Economic Policy Institute
Adam Hersh, a senior economist with the Economic Policy Institute, said the tariffs pose a dual threat of a supply shock and a demand shock. The former, Hersh said, would be due to increased input costs, and the latter due to consumers’ subsequent reduced propensity to consume. The tariffs’ impact — combined with reduced federal expenditures, increased deportation of undocumented workers and looming cuts in the budget reconciliation process — could produce a profoundly damaging macroeconomic environment for restaurants, Hersh said.
“[The Trump administration] is kind of creating a perfect storm of recessionary forces, that is a totally unnecessary, unforced error here. It's going to be very costly,” Hersh said.
Initially, service industries like restaurants will be more insulated than manufacturing industries, but the breadth of the tariffs means the whole economy will be hit, eventually, Hersh said.
“Services still embody a lot of manufactured goods. That will mean higher costs for restaurant owners and managers on everything from flatware and furniture to foodstuffs and building supplies,” Hersh said.
As prices rise, Hersh said, the industry is likely to see a continued traffic shift from fine dining and full-service to fast casual and QSR, and a shift within restaurant menus too, with consumers favoring fewer, cheaper items.
Increased prices during a period of contraction makes it more difficult for monetary policy — such as actions by the Federal Reserve to lower interest rates — to stimulate the economy.

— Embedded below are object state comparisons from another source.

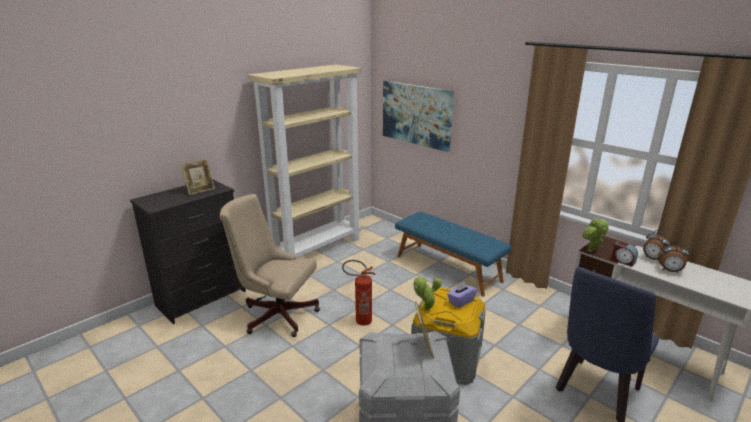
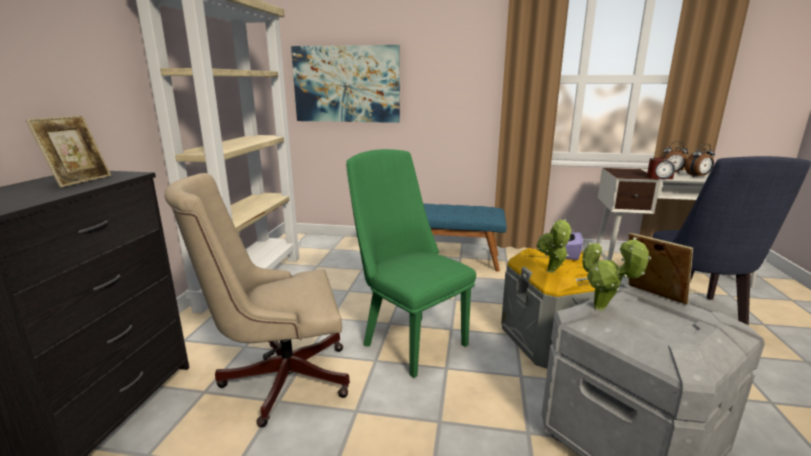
camera: 35 degrees left, 5 degrees down
(359, 321) = (409, 340): fire extinguisher -> green chair
(591, 251) = (626, 177): potted plant -> potted plant (603, 309)

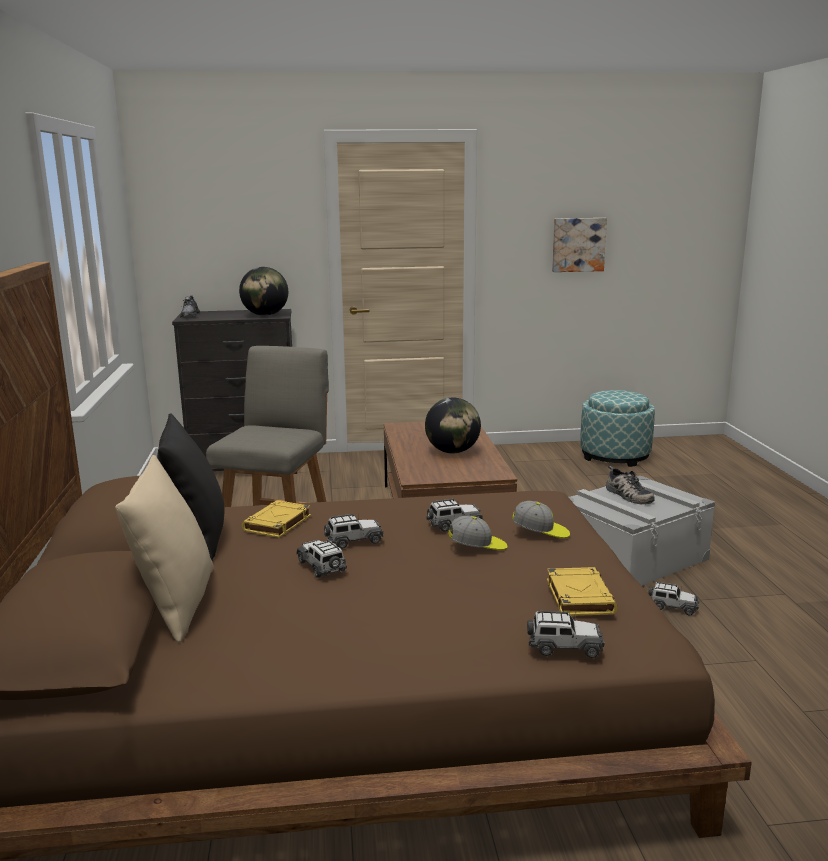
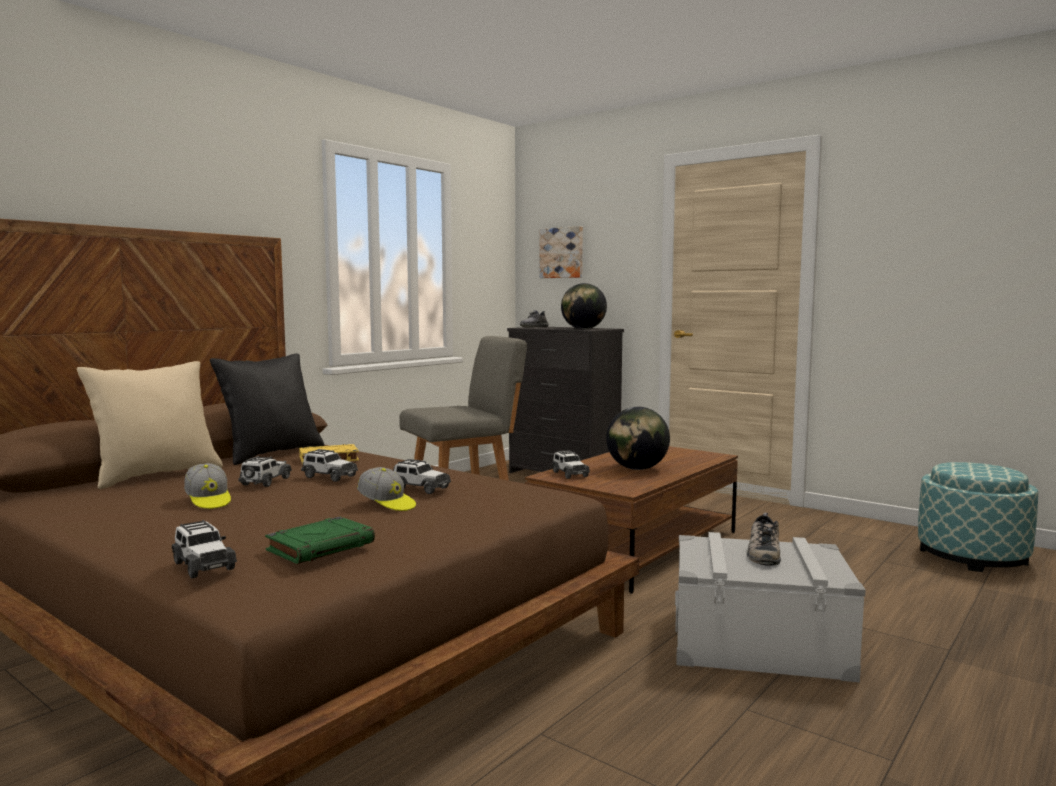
camera: 45 degrees right, 10 degrees down
(540, 532) = (460, 511): cap -> cap (208, 501)
(578, 244) = (955, 264): picture -> picture (562, 253)
(579, 596) = (321, 546): yellow book -> green book
(672, 607) = (693, 698): toy car -> toy car (569, 474)

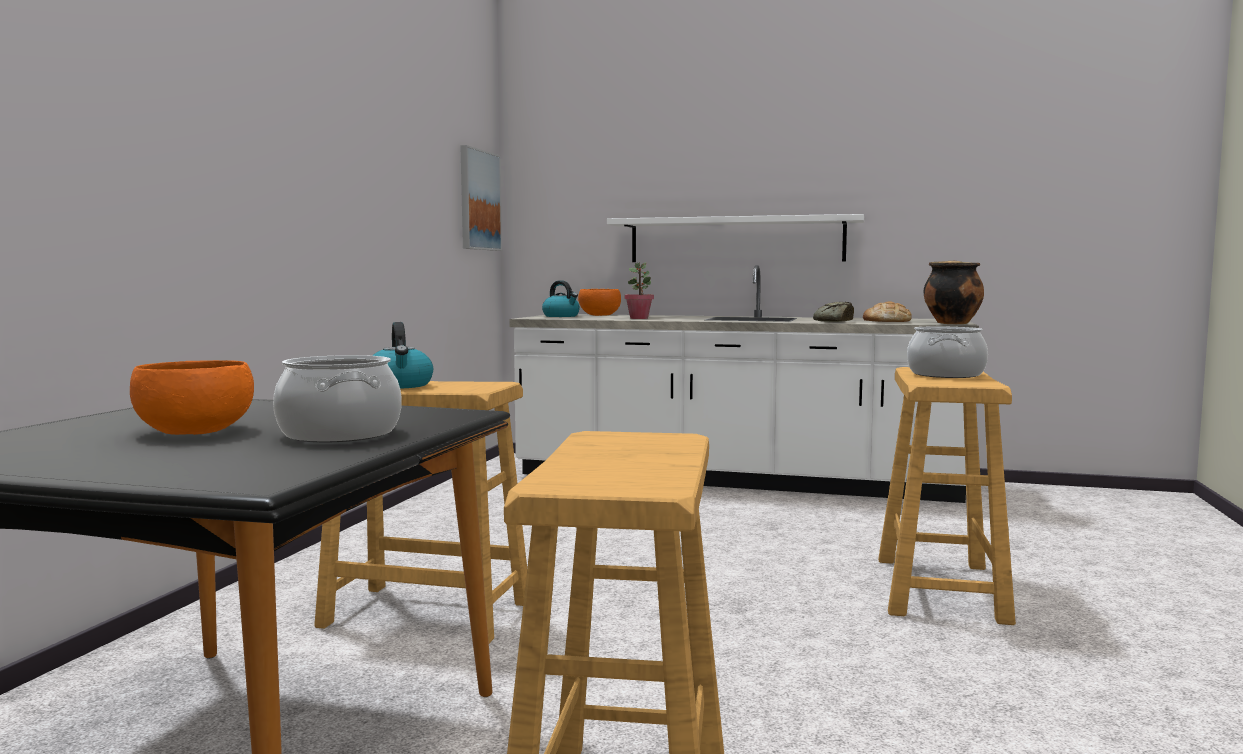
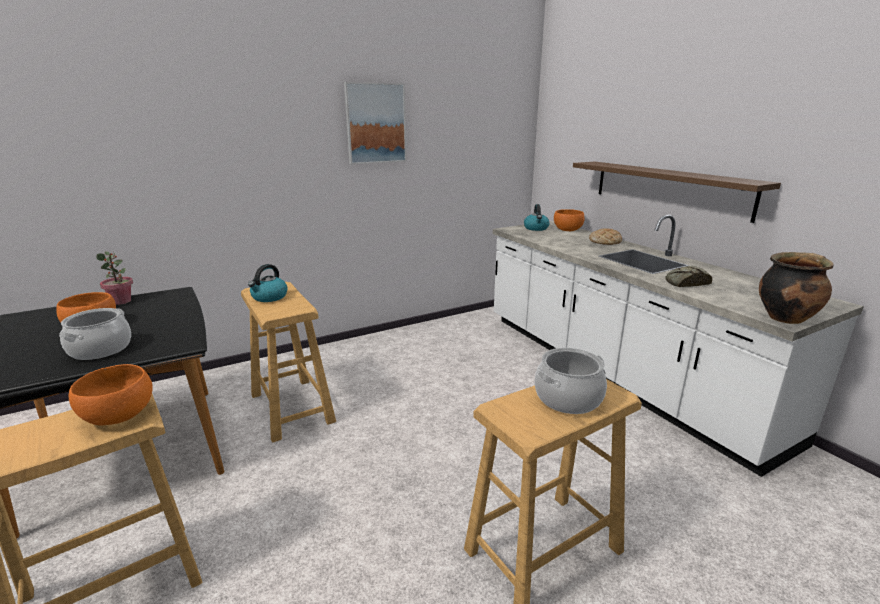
camera: 45 degrees right, 15 degrees up
(479, 200) = (506, 143): picture -> picture (375, 123)
(639, 318) = (566, 243): potted plant -> potted plant (121, 301)
(639, 441) = (119, 414): none -> orange bowl
(736, 240) = (668, 188): white shelf -> brown shelf
(887, 321) = (737, 294): bread -> bread (605, 241)

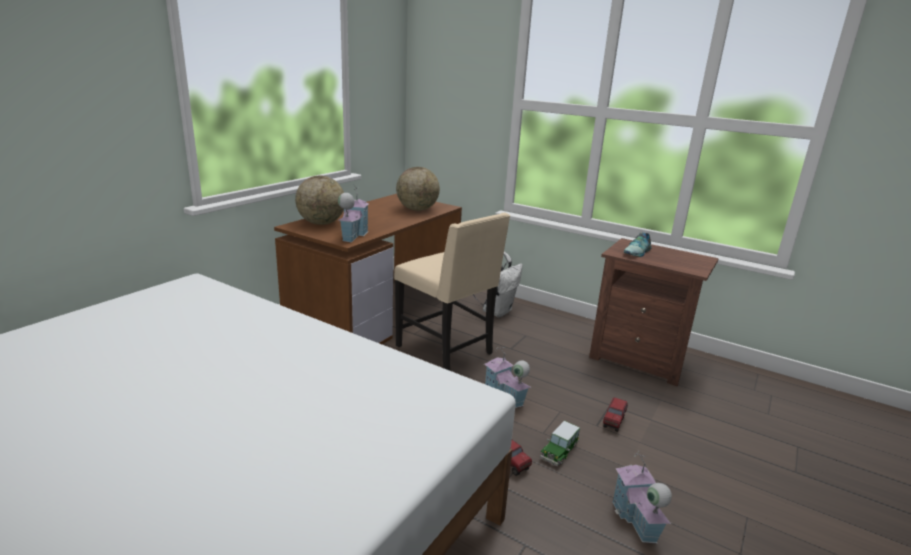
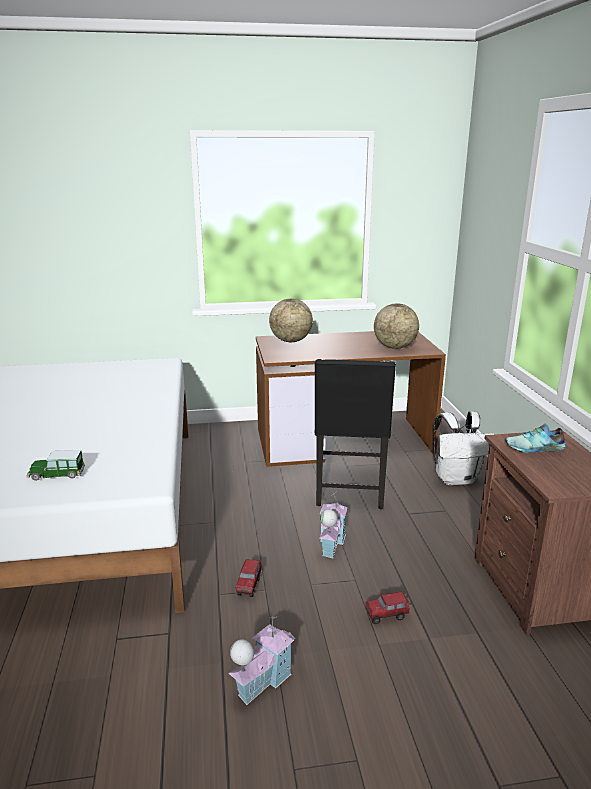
camera: 50 degrees right, 0 degrees up
(352, 235) = (289, 355): toy house -> none
(446, 350) = (350, 489): beige chair -> black chair
(559, 451) = (297, 603): toy car -> toy car (56, 474)

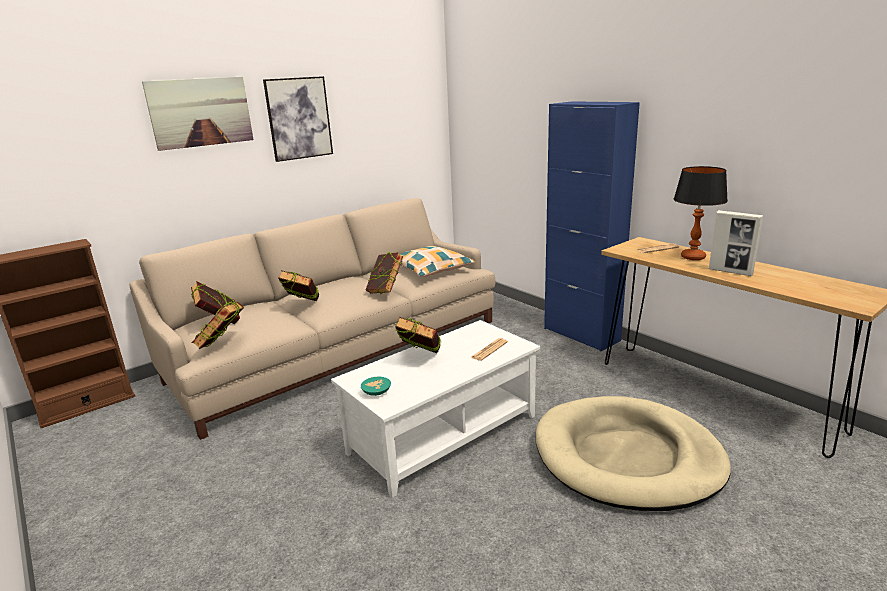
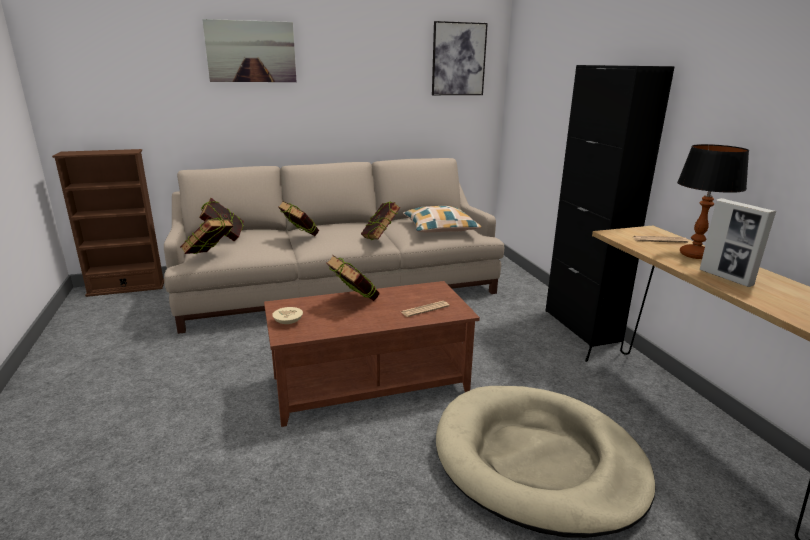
camera: 20 degrees right, 0 degrees up
(299, 118) = (343, 67): picture -> picture (458, 59)
(375, 392) = (287, 321): turquoise bowl -> beige bowl
(443, 434) = (370, 383): white coffee table -> brown coffee table
(581, 334) = (581, 325): blue cabinet -> black cabinet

“So there's a risk that we'd be in this stagflation environment, and that's a really challenging thing for the Federal Reserve to manage with monetary policy,” Hersh said.
Even if the tariffs lead to a surge in manufacturing in the U.S., that won’t lower prices because of higher domestic input costs, Hersh said.
Restaurants and businesses outside the U.S. are vulnerable, too. The U.S. acts as a “consumer of last resort,” for the world economy, Hersh said, absorbing excess production from other countries and dampening the effects of overinvestment and business-cycle downturns. This trade deficit helps underpin the power of the U.S. dollar.
“The President and his advisors are explicitly trying to disrupt this structure of global production,” Hersh said. “This can be achieved, but [these tariffs are] a very inefficient and costly way to achieve it, it's not clear that we'll be better off as a national economy from doing it this way.”
Hersh said that the idea of using tariff revenue to offset domestic taxation and invest in domestic industry — which the NRA said could be a potential upside from tariffs — is based on a flawed understanding of the impact of tariffs. The revenues raised, Hersh said, would be insufficient to meet revenue needs.
“If the tariff works to keep out foreign goods, then we don't collect those tax revenues if we're not importing them,” Hersh said. “If we do collect the tariff revenues, that means the domestic industry is not getting the boost that [the White House] is intending because we're still buying those foreign goods.